Product Engineers: Embedded with PMs, working on user-centric flows. Proximity to customers and stakeholders matters—San Francisco, New York, or on-site.
Platform, Infra, Data Engineers: Distributed. Global. These roles are less about user research and more about deep systems thinking, performance tuning, and building scalable infrastructure.
“Where would I hire them? It really depends on what I'm trying to solve. I might have product engineers more in San Francisco sitting with my product managers, trying to do growth kind of work, trying to really think about the customer, go visit the customer, understand their problems, ship problems that are very, very relevant to the customers. But my platform engineers, infra data, they could sit anywhere. I don't, I don't think it matters as much where they are. So when I'm hiring, I use this framework to guide me on where I want to hire.”
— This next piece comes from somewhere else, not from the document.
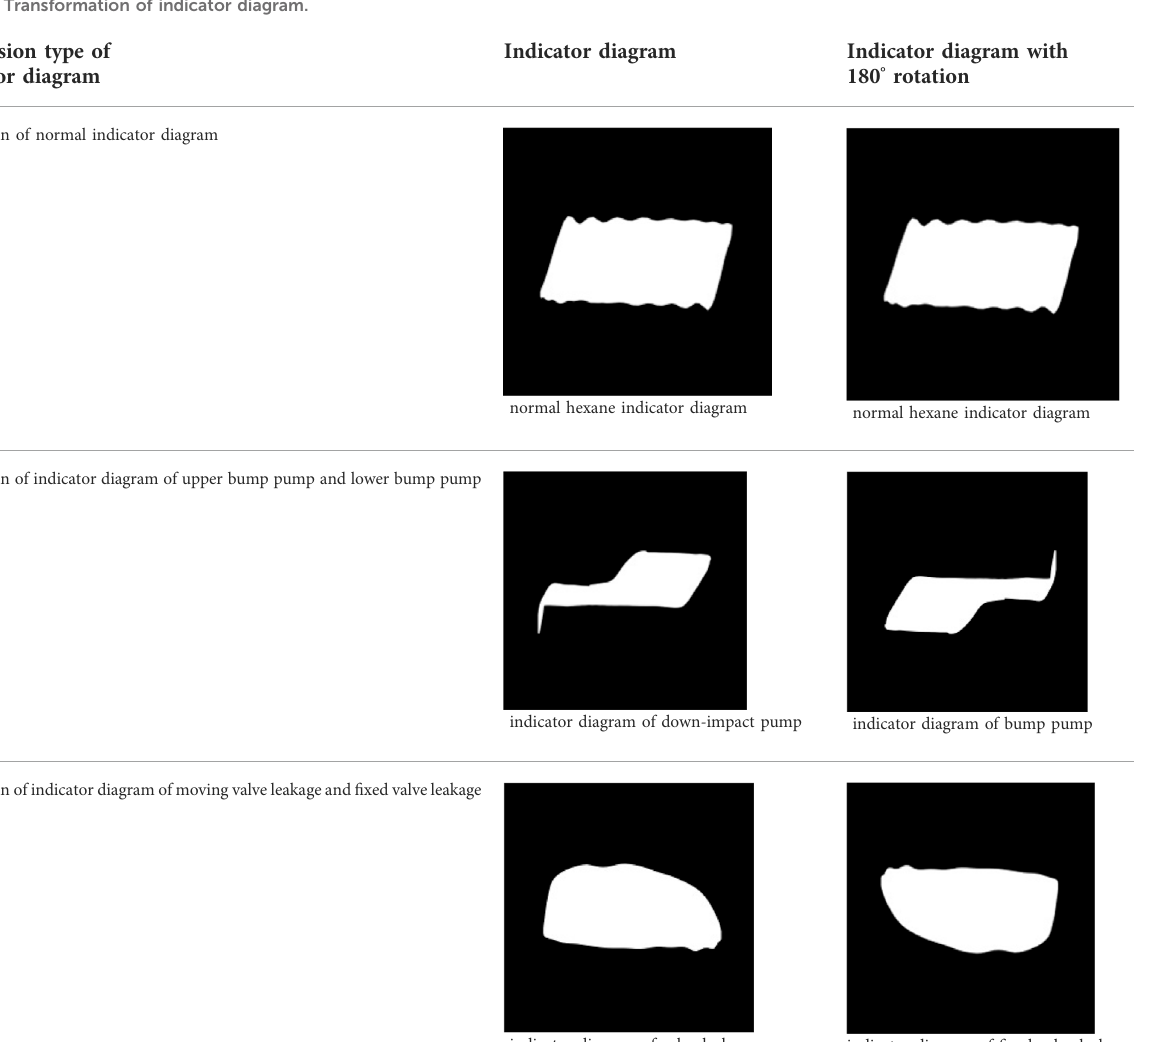
TABLE 4 Transformation of indicator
— Naga Ravi Vadrevu, CTO at Wonderschool
This is where nearshore talent becomes incredibly powerful. In Remotely’s network, senior platform and infra engineers across LATAM are delivering at par with Silicon Valley talent—and doing so at a fraction of the cost, often in the $79K–$90K range for IC4–IC5 engineers.
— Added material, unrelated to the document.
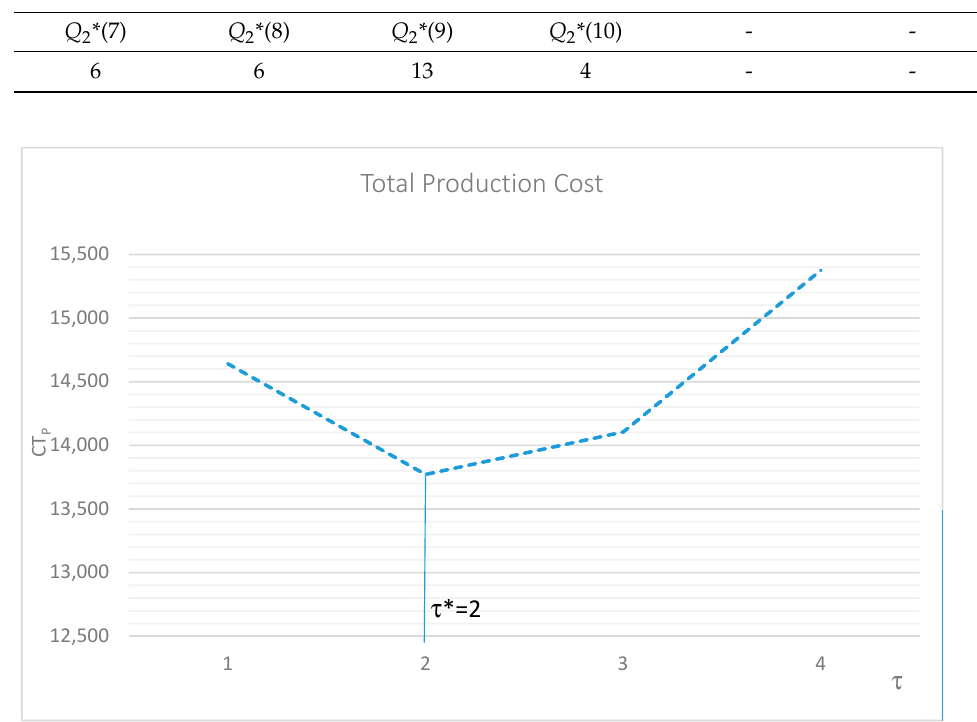
Figure 6. Total production cost as a function of delivery delay, τ . Example 2 (increased average of demand):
The best part? They stay. Unlike traditional staff augmentation models, Remotely engineers are mission-aligned, embedded in your team, and compensated transparently.
⚠️ The AI Paradox: Everyone Has Access, Few Know What to Do With It
With powerful tools now available to everyone, the challenge isn’t access—it’s execution.
“Non-engineers assume you can ask AI to do anything. Engineers are overwhelmed trying to keep up.”
— Naga Ravi Vadrevu, CTO at Wonderschool
This has created a new kind of friction. Founders misdiagnose problems as “AI problems” and chase silver bullets. Engineers get buried under waves of toolkits and half-baked solutions.
AI is not plug-and-play. It’s not magic. It requires framing the right problem—and knowing when not to apply it.
🧩 What High-Performing Teams Are Doing Differently
Across the top startups we support, we’re seeing a new model emerge:
Smaller, Smarter Core Teams: Fewer engineers, but more experienced. They know how to wield AI tools without drowning in them.
Investing in Platform Engineering: These engineers aren’t building user features. They’re building leverage.
AI-Enhanced, Human-Centric Workflows: Smart teams embed LLMs into their pipelines, but keep humans in the loop for validation, design, and iteration.
Geo-Differentiated Hiring: Product-close roles may remain local; platform and data roles tap into global talent—especially in LATAM.
Relentless Focus on Problem Definition: They spend more time defining the right problem than building the wrong solution.
Final Thought: Don’t Just “Hire Engineers” Anymore
The real shift is this: You’re not hiring engineers. You’re hiring leverage.
That might mean fewer hires, smarter hires, or nearshore hires. It might mean investing in tooling instead of headcount. But whatever your path, start with this premise:
You don’t need more code. You need better systems, clearer thinking, and people who know how to connect the dots in a world where the building blocks are getting easier—but the architecture is getting harder.
This is the end of code monkeys.
The era of engineers as task-executing ticket machines is over. The future belongs to engineers who can reason deeply, design resilient systems, wield AI as a collaborator, not a crutch, and solve the right problems with taste, context, and conviction.
The good news? With the right team and the right model, that future’s already here.